Full-scale music, drama and dance productions have included Scarlatti's Stabat Mater, Benjamin Britten's Missa Brevis, Holst's Ave Maria, Dido and Aeneas, Vivaldi's Gloria, Oklahoma!, Sweet Charity, The Visit, Cabaret, 42nd Street, Rainbow's Ending, The Boy Friend, Cats, The Sound of Music, Bugsy Malone, Tales Untold, Jesus Christ Superstar Variations, A Midsummer Night's Dream, Oliver!, Hairspray, Annie, Matilda and SIX. In December 2017, there was a musical production of School of Rock.

Townley works with Rose Bruford College, Trinity College of Music, Laban, The Royal Ballet and Tate Modern.
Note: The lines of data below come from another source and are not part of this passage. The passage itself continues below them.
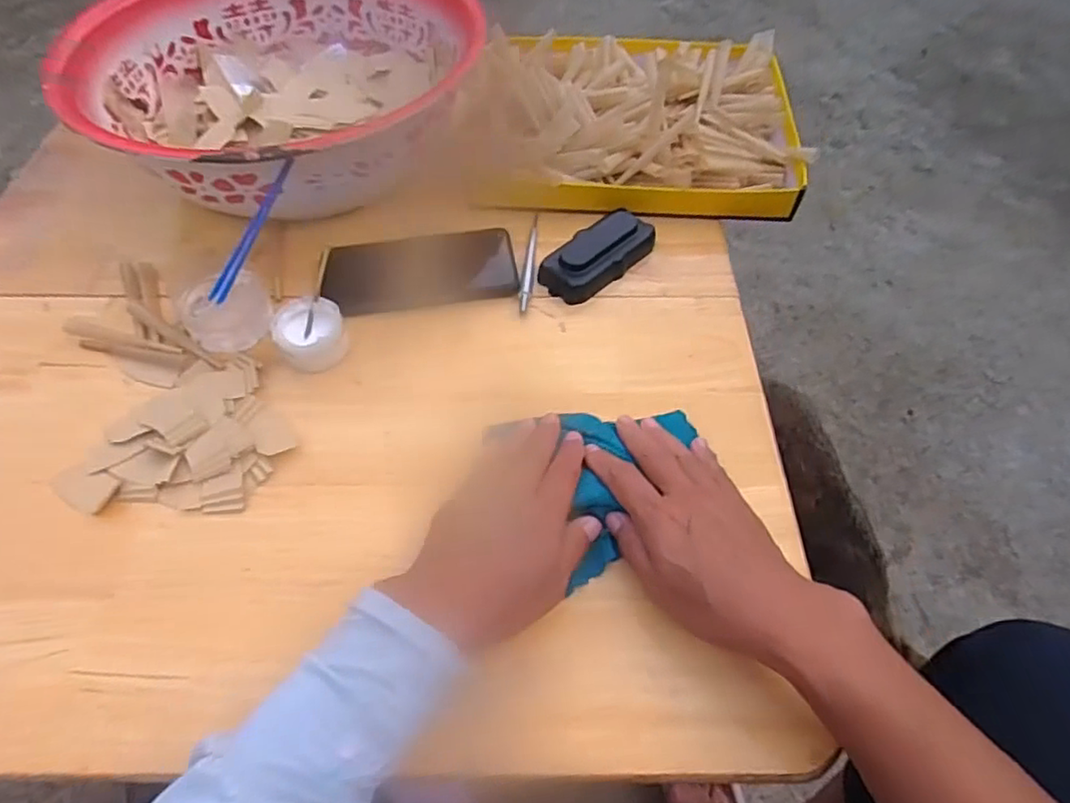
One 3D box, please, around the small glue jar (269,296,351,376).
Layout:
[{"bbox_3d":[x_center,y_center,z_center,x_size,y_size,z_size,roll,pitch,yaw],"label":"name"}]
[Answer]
[{"bbox_3d":[-0.168,-0.050,0.468,0.049,0.030,0.053,0,58,0],"label":"small glue jar"}]

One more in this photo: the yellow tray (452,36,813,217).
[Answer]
[{"bbox_3d":[0.090,-0.284,0.603,0.323,0.036,0.253,2,58,1],"label":"yellow tray"}]

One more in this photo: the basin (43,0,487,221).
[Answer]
[{"bbox_3d":[-0.233,-0.300,0.578,0.322,0.097,0.339,0,58,0],"label":"basin"}]

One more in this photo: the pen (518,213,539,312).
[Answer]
[{"bbox_3d":[-0.004,-0.121,0.533,0.009,0.007,0.107,6,58,3],"label":"pen"}]

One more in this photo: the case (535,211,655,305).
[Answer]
[{"bbox_3d":[0.054,-0.127,0.530,0.049,0.020,0.106,39,65,21],"label":"case"}]

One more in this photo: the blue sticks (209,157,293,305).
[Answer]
[{"bbox_3d":[-0.217,-0.131,0.474,0.013,0.012,0.121,29,90,16],"label":"blue sticks"}]

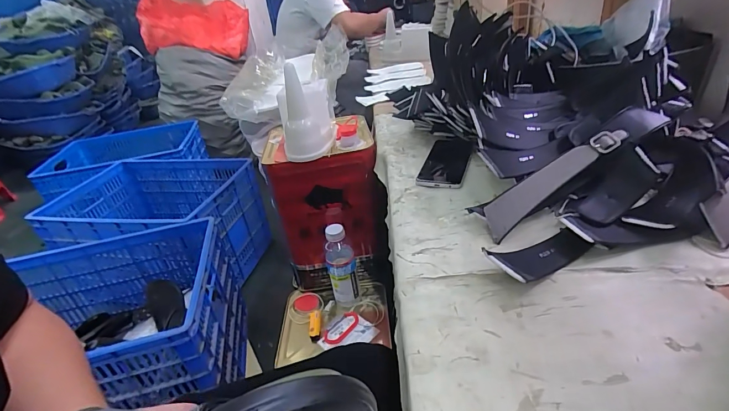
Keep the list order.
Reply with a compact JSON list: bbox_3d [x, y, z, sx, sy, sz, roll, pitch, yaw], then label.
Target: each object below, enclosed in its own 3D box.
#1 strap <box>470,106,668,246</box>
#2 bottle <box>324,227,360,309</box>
[{"bbox_3d":[0.264,-0.051,0.473,0.271,0.028,0.052,-33,35,-2],"label":"strap"},{"bbox_3d":[-0.052,0.127,0.815,0.062,0.194,0.058,-11,32,-6],"label":"bottle"}]

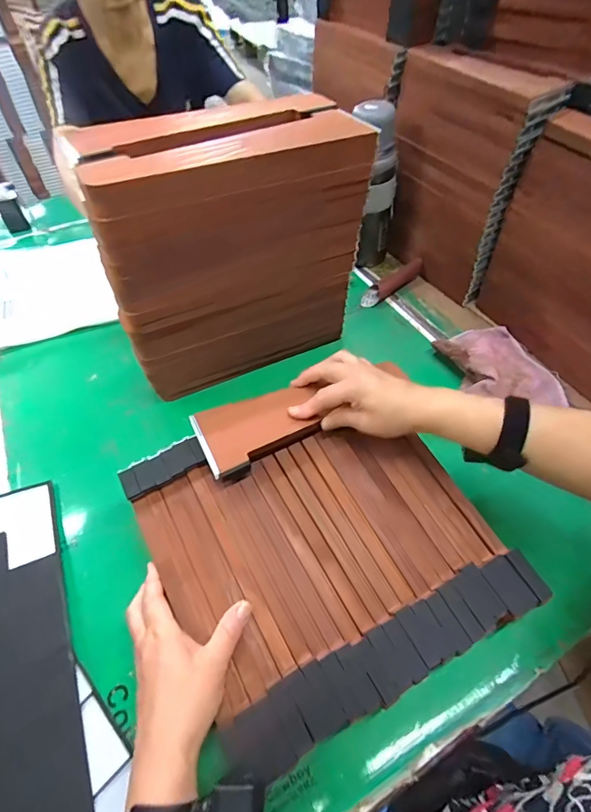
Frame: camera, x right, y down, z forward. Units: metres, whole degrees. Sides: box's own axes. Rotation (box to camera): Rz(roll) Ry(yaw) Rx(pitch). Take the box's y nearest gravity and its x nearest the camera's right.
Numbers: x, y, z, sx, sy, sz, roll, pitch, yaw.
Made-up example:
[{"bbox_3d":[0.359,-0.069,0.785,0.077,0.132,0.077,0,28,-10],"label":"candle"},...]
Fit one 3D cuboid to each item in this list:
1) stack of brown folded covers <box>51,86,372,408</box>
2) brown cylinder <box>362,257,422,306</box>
[{"bbox_3d":[-0.075,-0.183,0.520,0.304,0.298,0.102,-20,56,-15],"label":"stack of brown folded covers"},{"bbox_3d":[0.172,-0.218,0.727,0.132,0.029,0.038,-34,60,-8],"label":"brown cylinder"}]

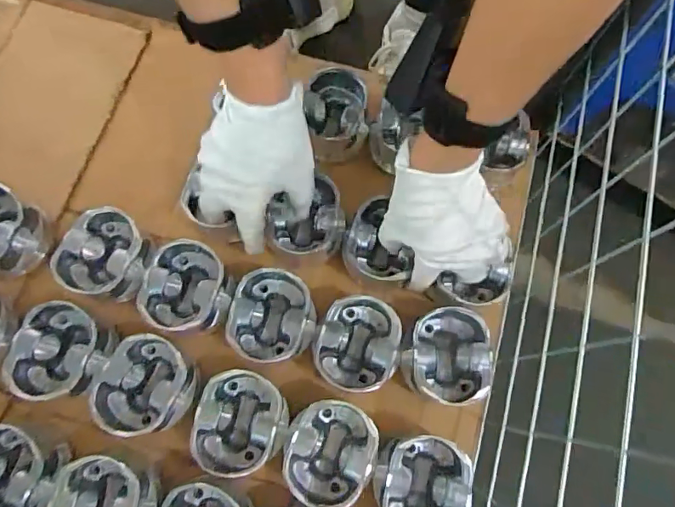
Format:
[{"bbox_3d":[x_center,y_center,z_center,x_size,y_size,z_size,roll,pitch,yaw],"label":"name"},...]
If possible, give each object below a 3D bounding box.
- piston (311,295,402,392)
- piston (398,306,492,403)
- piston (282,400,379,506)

Regular exchanges take place with The Shri Ram School in Delhi, India and the Franz Stock Gymnasium in Arnsberg, Germany. Adventure holidays for lower school take place in the UK. The school also visits Silicon Valley, San Francisco, as well as New York City.

==Notable former pupils and staff==

- Baroness Valerie Amos, Labour politician and diplomat, British High Commissioner to Australia. Member of Tony Blair's cabinet as Secretary of State for International Development, Leader of the House of Lords and Lord President of the Council. Amos is the first black head of an Oxford University college, was also the school's first black Deputy Head Girl.
- Zoe Smith, Olympic weightlifter, Commonwealth champion, finished at Townley in 2012
- Nadine Ijewere, British photographer.